After an initial slump in sales of a few models, the sector eventually ended the year growing by 14 percent
Immediately after the implementation of the Goods and Services Tax (GST) in July last year, the auto sector seemed to be buckling under the new system.
By October, passenger car sales were down 5.3 percent compared to the same month in 2016. Sales of hybrid cars slumped by 30 percent following a 13-20 percent hike in taxes as they were clubbed with luxury cars under GST. Sales of mid-size cars like Honda City fell 32 percent while Maruti Ciaz sales dipped 35 percent after cess was increased by 2 percent to 45 percent.
The GST itself was cheaper than the aggregate tax (VAT + excise duty) imposed earlier, which ranged from 30 percent to 40 percent varying from state to state and type of vehicle. But the 1-15 percent cess imposed over and above the GST led to a demand correction in cars and sports utility vehicles
However, the automotive sector still rebounded by the end the year with a growth of 14 percent last year. The boost primarily came from continued demand for sports utility vehicles (SUV) and commercial vehicles, both growing by about 20 percent.
For vehicle and auto parts manufacturers and their business partners, including raw material providers, smaller auto ancillary makers, sub-dealers and logistics providers, the switch to GST did pose some initial hiccups during the first three months.
These challenges pertained to filing of multiple returns in a month, blockages in working capital, technical issues with the process of filing it online and lack of aid from government agencies to help taxpayers file returns. Setting up of application service providers (ASP), however, helped entrepreneurs complete GST compliance in the easiest way.
Speaking to Moneycontrol, R C Bhargava, chairman of Maruti Suzuki, said, “We have had no problem right from the beginning till now. The transition to GST has been very smooth. As we go along, there are issues which needs to be smoothened out for improvement."
But not everyone had a similar experience.
While GST meant simplification of taxes as there was now only one tax to pay, it also brought about an increase in tax payout for tyre manufacturers by three percentage points.

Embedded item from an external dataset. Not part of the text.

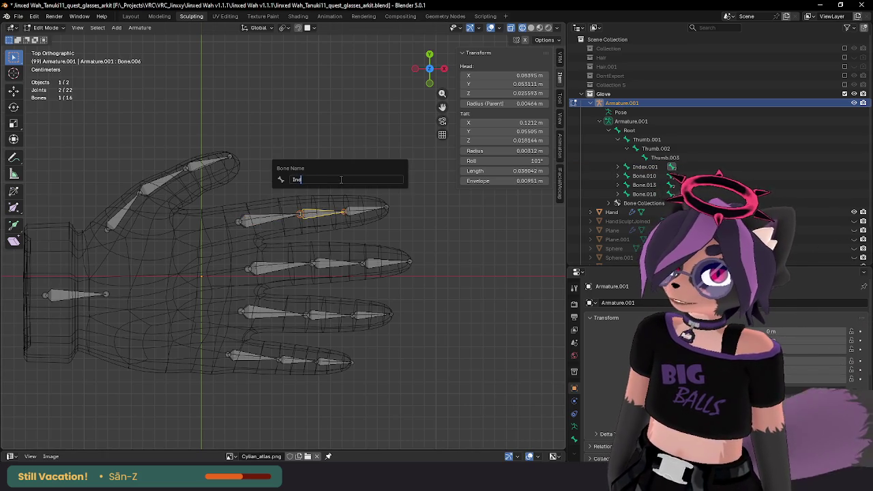
text(ex.002)
key(Return)
click(353, 205)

Kumar Subbiah, chief financial officer, Ceat, said, "GST was a big challenge for many small dealers whose turnover was in the range of Rs 75 lakh. For a period of time, our sales got impacted in the month because many went in for GST registration at the last moment. From an average 24.5-25 percent VAT and excise duty earlier, it became 28 percent after GST. The GSTN server does not provide all the details, many such things we are doing manually."
There is a silver line though. GST has checked tyre importers who were escaping VAT payment but are now brought into the tax net. “It has brought some level playing field since GST is charged at the time of import, thus making it difficult for them to escape that," added Subbiah.
The logistics sector became one of the biggest beneficiaries of the GST rollout. With check-posts removed, truckers were able to deliver goods faster leading to quicker turnaround time.
As per CRISIL Research, trucks are plying an average 25 km more every day or around 325 km per day.
But that is still 20 percent lesser than the 400 km per day estimated before implementation of GST. An average truck in the United States runs 800 km per day.
GST also facilitated faster rollout of the E-way bill, which is an electronically generated document required under the GST regime for the movement of goods for a consignment value of more than Rs 50,000.
Vibhor Mittal, Head – Structured Finance Ratings, ICRA, said, "While these are still early days, the collection efficiency of 95 percent observed in the month of April 2018 indicates that there are no visible signs of any material disruption in the earnings of the truckers. In fact, the collection efficiency is almost 400 bps higher than what was seen in April 2017.”GST is expected to be a long-term positive for the transportation and logistics sector with consolidation of warehouses resulting in improved load availability and drop in vehicle transit time. Strong collections observed of around 98 percent in the second half of fiscal 2018 demonstrate that the borrowers have been largely able to adapt to the new tax regime, added the agency.